Утром в школе мы рассказывали Нине Владимировне о госпитале. Она улыбалась: «Я же с вами была,
вы только обо мне забыли». Мы часто забывали о Нине Владимировне. Поглощали впечатления, а кто
одаривал нас ими, было неважно. И все, что придумывала Нина Владимировна, нам казалось, мы
выдумываем сами. Она уговорила нас открыть комсомольский клуб, а через несколько дней мы уже
горячились, нападали на нее и доказывали, что у каждого клуба должен быть свой устав. И спектакли,
казалось, ставили сами, только сами, а Нина Владимировна здесь ни при чем. И в лагерь на каникулы
сами решили и поехали. Все сами. Нина Владимировна ни в чем не выделяла себя, Я не помню,
чтобы она читала нам нотации, не скажу, что и хвалила. Она обижалась на нас, как могли мы обижаться
друг на друга, и радовалась точно так же, как мы. Она никогда и ничего не запрещала. С чем-то была
согласна, а что-то не одобряла. В старших классах мы стали покуривать. Ей это не нравилось, Но мы
не прятались от нее с папиросой на чердак и не лезли в котельную. Не было поводов что то скрывать
от нее, обманывать. Мы доверяли ей секреты. Всегда и во всем у нее было такое же право голоса, как
и у каждого из нас. Не она, а мы сами заботились об ее авторитете и не прощали тем, кто
злоупотреблял ее добротой. Вот и людям, которые слышит лишь себя, и гордятся собою, и уважают
только себя, а в успехе другого непременно видят свой ущерб, я не рассказываю о Нине Владимировне.

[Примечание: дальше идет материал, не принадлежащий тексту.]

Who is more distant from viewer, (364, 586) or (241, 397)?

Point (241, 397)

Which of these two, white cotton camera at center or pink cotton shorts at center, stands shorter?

Для кого же я теперь пишу о ней? Для тех, кто предан жизни, а не самим себе и в жизни находит
вдохновение. …В ту весну мы прощались со школой, и той весной Нине Владимировне исполнилось
тридцать пять. Мы поехали на концерт, чтобы заработать денег. И, возвращаясь с концерта, прикидывали,
где будем выступать в следующий раз. - А не хватит ли, ребята? - Нет, не хватит, - сказали мы. - Клубу
нужны деньги. На этот раз мы сказали неправду. Нам нужно было отпраздновать день рождения
Нины Владимировны. Предстоящее торжество сохранялось от юбиляра в строгом секрете. И я не
знаю другого юбилея, который бы готовился так тщательно и заблаговременно. Выбрали золотые часы
и никак не могли договориться, какую надпись на них сделать. Купили палехскую шкатулку с медведями
на крышке и конфетами «Мишка» внутри. Мы чествовали Нину Владимировн у целый день. Утром
выпустили посвященный ей номер стенгазеты, вечером дали концерт в ее честь. И Нина Владимировна
была счастлива, а еще больше смущена. Мы окончили школу и продолжали видеться с ней. Когда-то
на детском утреннике, который устроила Нина Владимировна, я изображал Петрушку. С тех пор всякий
раз, как подходили зимние каникулы, Нина Владимировна просила сыграть Петрушку. Я работал в
райкоме комсомола, в газете, уменя рос сын. А под Новый год раздавался телефонный звонок и чуть
запинающийся голос: - Ты меня прости, пожалуйста. Я все понимаю. Но ты сам знаешь, надо сыграть
Петрушку. Звонила долго. Много лет. Пока не заболела
Автор: Егор ЯКОВЛЕВ, выпуск 1949 г. школа 1259 г.
Статья «Воспоминания Петрушки»
КОНТАКТ! № 5 (53) Народная газета школы № 1259 Апрель 2008 г
Источник:.
http://sch1259.mskobr.ru/files/kontakt_5_53.pdfАналогичная статья была напечатана в газете «Известия» и в журнале «Юность» № 10 1970 год.
Снегирева Нина Владимировна, родная тетя, в свои последние
годы жила в комнате в 8 этажном доме на Дубининской улице,
недалеко от Павелецкого вокзала. В 1964 году переехала в г. Горький,
разменяв свою комнату. В 1965 году её не стало.